I upgraded transformers
to 3.5.1, so that I have the same setting as you:
flair 0.6.1
torch 1.6.0
transformers 3.5.1
I cannot install torch
v1.6.0+cu101 on macOS, as far as I know, hence I'm using touch 1.6.0. Unfortunately, the same error still occurs, if I use the pre-trained eng_flair_nner_distilbert.pt
. With the Electra model you suggested, however, the code runs fine. I tried both models (DistilBERT and Electra) with i) a string in conll-format, ii) using the Diaparser
you kindly suggested (with the pretrained model for GUM7), as well as iii) with the Spacy
parser. While it works with the Spacy
output, the Diaparser-output does not get annotated at all. I tried this:
import xrenner
from diaparser.parsers import Parser
txt = "Trees play a significant role in reducing erosion and moderating the climate. They remove carbon dioxide from the atmosphere and store large quantities of carbon in their tissues. Trees and forests provide a habitat for many species of animals and plants. Tropical rainforests are among the most biodiverse habitats in the world. Trees provide shade and shelter, timber for construction, fuel for cooking and heating, and fruit for food as well as having many other uses. In parts of the world, forests are shrinking as trees are cleared to increase the amount of land available for agriculture. Because of their longevity and usefulness, trees have always been revered, with sacred groves in various cultures, and they play a role in many of the world's mythologies."

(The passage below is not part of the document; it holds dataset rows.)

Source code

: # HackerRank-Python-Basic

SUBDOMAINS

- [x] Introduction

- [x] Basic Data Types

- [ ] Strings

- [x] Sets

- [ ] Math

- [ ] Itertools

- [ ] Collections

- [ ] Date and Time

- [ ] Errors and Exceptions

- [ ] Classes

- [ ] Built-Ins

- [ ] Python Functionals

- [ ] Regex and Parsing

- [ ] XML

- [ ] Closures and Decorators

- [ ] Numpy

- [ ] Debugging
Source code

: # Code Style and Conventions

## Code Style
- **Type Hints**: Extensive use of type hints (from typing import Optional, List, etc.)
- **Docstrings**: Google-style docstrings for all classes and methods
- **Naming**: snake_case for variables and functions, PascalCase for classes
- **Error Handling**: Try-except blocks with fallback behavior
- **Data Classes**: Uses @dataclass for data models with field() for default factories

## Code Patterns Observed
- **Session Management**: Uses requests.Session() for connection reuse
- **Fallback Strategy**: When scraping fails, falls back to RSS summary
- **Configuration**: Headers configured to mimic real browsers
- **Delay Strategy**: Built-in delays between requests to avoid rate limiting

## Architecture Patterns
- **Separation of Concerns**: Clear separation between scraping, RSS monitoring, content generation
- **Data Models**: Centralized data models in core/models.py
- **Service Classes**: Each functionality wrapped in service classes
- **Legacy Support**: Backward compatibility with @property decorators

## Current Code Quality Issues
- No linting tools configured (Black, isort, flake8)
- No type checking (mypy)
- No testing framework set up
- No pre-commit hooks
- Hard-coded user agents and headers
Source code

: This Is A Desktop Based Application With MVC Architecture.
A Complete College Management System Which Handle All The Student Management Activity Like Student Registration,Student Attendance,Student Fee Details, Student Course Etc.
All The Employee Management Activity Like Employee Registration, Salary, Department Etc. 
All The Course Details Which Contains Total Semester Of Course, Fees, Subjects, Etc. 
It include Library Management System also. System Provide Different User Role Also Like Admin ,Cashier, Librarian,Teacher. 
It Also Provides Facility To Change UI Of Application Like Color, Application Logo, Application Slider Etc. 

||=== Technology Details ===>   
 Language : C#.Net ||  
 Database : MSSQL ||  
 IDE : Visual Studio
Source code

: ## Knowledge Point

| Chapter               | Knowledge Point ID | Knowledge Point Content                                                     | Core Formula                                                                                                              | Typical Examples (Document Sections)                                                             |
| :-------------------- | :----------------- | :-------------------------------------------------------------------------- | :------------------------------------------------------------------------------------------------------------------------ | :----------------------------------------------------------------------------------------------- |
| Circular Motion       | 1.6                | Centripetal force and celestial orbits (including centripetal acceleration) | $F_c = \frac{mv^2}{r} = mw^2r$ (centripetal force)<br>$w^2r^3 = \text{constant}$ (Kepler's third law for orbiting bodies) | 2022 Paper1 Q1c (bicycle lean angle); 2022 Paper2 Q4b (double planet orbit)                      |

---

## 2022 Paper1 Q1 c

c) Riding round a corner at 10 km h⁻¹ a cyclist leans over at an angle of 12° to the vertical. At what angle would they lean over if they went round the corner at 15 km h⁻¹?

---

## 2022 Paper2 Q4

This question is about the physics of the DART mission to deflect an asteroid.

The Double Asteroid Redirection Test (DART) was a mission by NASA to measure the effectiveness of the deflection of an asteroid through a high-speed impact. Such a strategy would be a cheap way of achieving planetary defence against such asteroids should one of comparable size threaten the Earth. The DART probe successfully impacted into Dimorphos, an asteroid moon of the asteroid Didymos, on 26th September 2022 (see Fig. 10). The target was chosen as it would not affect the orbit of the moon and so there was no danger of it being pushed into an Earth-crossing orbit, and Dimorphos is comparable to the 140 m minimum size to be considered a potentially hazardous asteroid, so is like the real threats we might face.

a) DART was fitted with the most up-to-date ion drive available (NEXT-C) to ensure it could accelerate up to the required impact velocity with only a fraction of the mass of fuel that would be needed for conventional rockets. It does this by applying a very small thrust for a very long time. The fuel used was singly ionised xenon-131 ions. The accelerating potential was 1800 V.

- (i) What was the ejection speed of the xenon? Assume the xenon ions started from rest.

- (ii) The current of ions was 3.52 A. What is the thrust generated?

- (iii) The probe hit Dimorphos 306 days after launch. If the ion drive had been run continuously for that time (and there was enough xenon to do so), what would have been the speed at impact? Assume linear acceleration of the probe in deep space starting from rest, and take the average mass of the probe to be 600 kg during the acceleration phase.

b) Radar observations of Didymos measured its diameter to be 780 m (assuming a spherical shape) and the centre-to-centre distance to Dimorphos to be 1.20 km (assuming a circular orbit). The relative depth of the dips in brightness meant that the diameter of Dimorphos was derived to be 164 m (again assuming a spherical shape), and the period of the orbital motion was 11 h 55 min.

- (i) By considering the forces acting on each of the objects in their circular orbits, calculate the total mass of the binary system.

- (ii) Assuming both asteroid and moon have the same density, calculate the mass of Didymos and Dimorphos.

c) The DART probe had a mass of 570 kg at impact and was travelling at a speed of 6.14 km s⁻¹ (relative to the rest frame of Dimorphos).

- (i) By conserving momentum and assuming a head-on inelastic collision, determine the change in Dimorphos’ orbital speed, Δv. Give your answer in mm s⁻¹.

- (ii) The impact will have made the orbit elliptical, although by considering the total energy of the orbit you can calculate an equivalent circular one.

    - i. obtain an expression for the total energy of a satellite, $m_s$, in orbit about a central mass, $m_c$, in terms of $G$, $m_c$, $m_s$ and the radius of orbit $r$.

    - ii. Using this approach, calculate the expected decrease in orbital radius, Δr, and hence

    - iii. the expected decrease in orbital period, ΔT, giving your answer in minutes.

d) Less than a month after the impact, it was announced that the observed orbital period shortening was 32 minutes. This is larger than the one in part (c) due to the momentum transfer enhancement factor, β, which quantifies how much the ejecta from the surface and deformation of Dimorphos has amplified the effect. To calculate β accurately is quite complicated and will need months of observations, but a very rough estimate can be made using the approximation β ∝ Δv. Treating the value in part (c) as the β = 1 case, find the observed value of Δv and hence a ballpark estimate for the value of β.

parser = Parser.load('en_gum7.electra-base.diaparser.pt')
data = parser.predict(txt, text='en')
xrenner = xrenner.Xrenner()
result = xrenner.analyze(data, "html")
print(result)
Coercing the Diaparse output to a string also didn't change anything. Do you maybe see what I'm doing wrong here?
If the Electra model works I wouldn't bother with getting DistilBERT to run, the Electra one is about +4 F1 on entity type recognition.
For the parser I should have been clearer: Diaparser is just a parser, not an NLP toolkit like Stanza etc. It only does dependency attachment and relation types on preprocessed data (tokenized and sentence splitted). And you will also need to get POS tags and lemmas from somewhere else. However it is substantially more accurate than say Stanza (coincidentally also about +4 LAS out of the box). To run it you need to feed it a list of sentences, each a list of tokens (so list of lists). See the Diaparser documentation for details. If you can tolerate somewhat lower accuracy, Stanza should work pretty well too though, and predicts everything from plain text. I've also seen Trankit around, which is much like Stanza but transformer based, so that might be worth a try as well (I think it uses RoBERTa for everything?)